Speaking In Tongues
Лавка Языков

Ирина Машинская

«...Меня ли нет?»

Об армянских переводах Манука Жажояна

 
 

«Это я тебе как армянин говорю», — прибавлял Манук. (Вариант: «как восточный деспот и тиран».) Останавливался, начинал объяснять особенности армянского языка, от междометий до местоимений, определившие в нем то, это. Когда он пишет о русской поэзии (частью которой он был сам), о Прусте и Рильке — его фамилия случайна и к делу не относится. Но читая представленные здесь переводы, не подумать об этом было бы странно. Если в оригинальных русских стихах Жажояна звучит сдержанность, ироничный говорок европейца и русского, то в переводах его мы слышим открытый до простодушия голос чистой армянской речи.
Забавно, но тезис «Жажоян — житель мира» осознать значительно проще, чем армянское в нем. Армения в Мануке сокровеннее, тише, может быть, значительнее общеевропейского. Она не воспринята, но вплавлена в его восприятие мира, гастрономические вкусы, горячность, горечь. Да и сама эта его всеевропейская легкость — хотя бы отчасти — диаспорического, армянского происхождения.
Жажоян родился в Армении, но вырос в Ростове. Вернулся в Ереван, но в Ереванском университете изучал русскую филологию. Ушел из университетеа, поступил в московский Литинститут в семинар перевода в западноармянского. В Армении был, в общем, русским, в Москве — армянином. Совершенно очевидно, что изначальная его поэтическая энергия — не от чтения чужих стихов, а от этой натянутой меду двумя полюсами тетевы. Бабушка, желтые камни, сухое армянское солнце, Нарекаци, бисер письменности, шорох армянской речи — холод московской зимы, бесприютные московские зимние окошки в новых кварталах, прохладные, горячие русские книги, Тверской бульвар, (а потом — и набережная Сены, но все равно — январь, апрель, нескончаемый холод). Манука мотало, несло по мостовым, пока не занесло, в несчастный час, в Петербург.
Быть поэтом и армянином — значит нести в себе чувство, что все уже случилось, нести его вдвойне. Может быть, оттого он так тянулся к литературе русской, где все кажется — что-то еще произойдет.
Есть и еще одна вещь: навык писательства, таящий в себе опасность самообмана, уверток и отсрочек. Мне кажется, занимаясь переводом, Манук старался от этого навыка убежать, и разглядеть себя заново, вплотную.

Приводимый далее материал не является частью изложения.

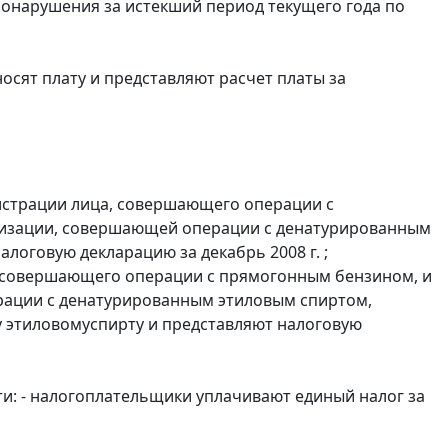
лесонарушения за истекший период текущего года по
осят плату и представляют расчет платы за
истрации лица, совершающего операции с
анизации, совершающей операции с денатурированным
логовую декларацию за декабрь 2008 г. ;
, совершающего операции с прямогонным бензином, и
ерации с денатурированным этиловым спиртом,
 этиловомуспирту и представляют налоговую
и: - налогоплательщики уплачивают единый налог за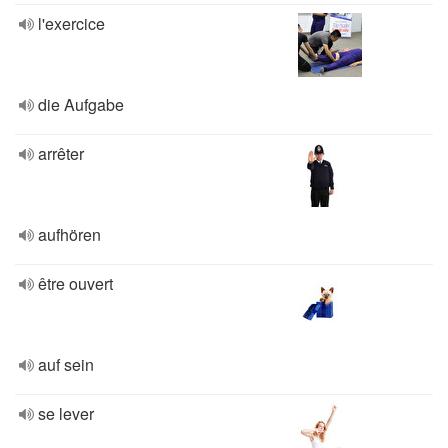
l'exercice
die Aufgabe
arrêter
aufhören
être ouvert
auf sein
se lever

Не будучи ни лингвистом, ни литературоведом, не могу судить о новаторстве незавершенной, еще не опубликованной работы Жажояна «Психо- и социолингвистические аспекты переводческой деятельности», цитату из которой я только что привела. Однако, зная Манука, его серьезность в исследовании и, главное, неинтерес ко всему вторичному, полагаю, что взгляды и выводы его новы.
В любом случае, очевидно, что Жажоян подошел к художественному переводу — как подходил к любой теме: с самого незамусоленного края. И вот, приступая к чтению стихотворных переводов Манука с увеличительным стеклом его же собственной теории в руке (по крайней мере, ее осколком), мы уже приготовились к восприятию — уже не «в квадрате» (термин Жажояна) — а в кубе.
Но этого — не происходит! Мы просто читаем русские стихи, овеянные сильным, сухим армянским ветром. Я сознательно не говорю ничего о так называемой точности этих переводов — и не только по той простой причине, что я не знаю армянского.
В древневосточных культурах наименование равнозначно сотворению. Значит, перевод — просто еще одно рождение, всегда — новое, довольно старого сюжета.
С утратою моих страстей
Я не смирюсь вовек,
С необходимостью потерь
Я не смирюсь вовек,
Как ни пыталась мысль моя
Мне сердце вразумить, —
С земной природою вещей
Я не смирюсь вовек.
Ваан Терьян. «С утратою моих страстей...»
 
Как всякий настоящий поэт, Манук переводил только то что было ему близко если не стилистически, то душевно. Хотя — говоря о стиле — мы никогда не узнаем, как именно в нем, насмешнике, временами — цинике, европейце, вилось и ветвилось восточное, предельно, до простодушия, искреннее и наивно- (с точки зрения западного читателя) романтическое. Оттого невозможно теперь без боли читать эти его переводы.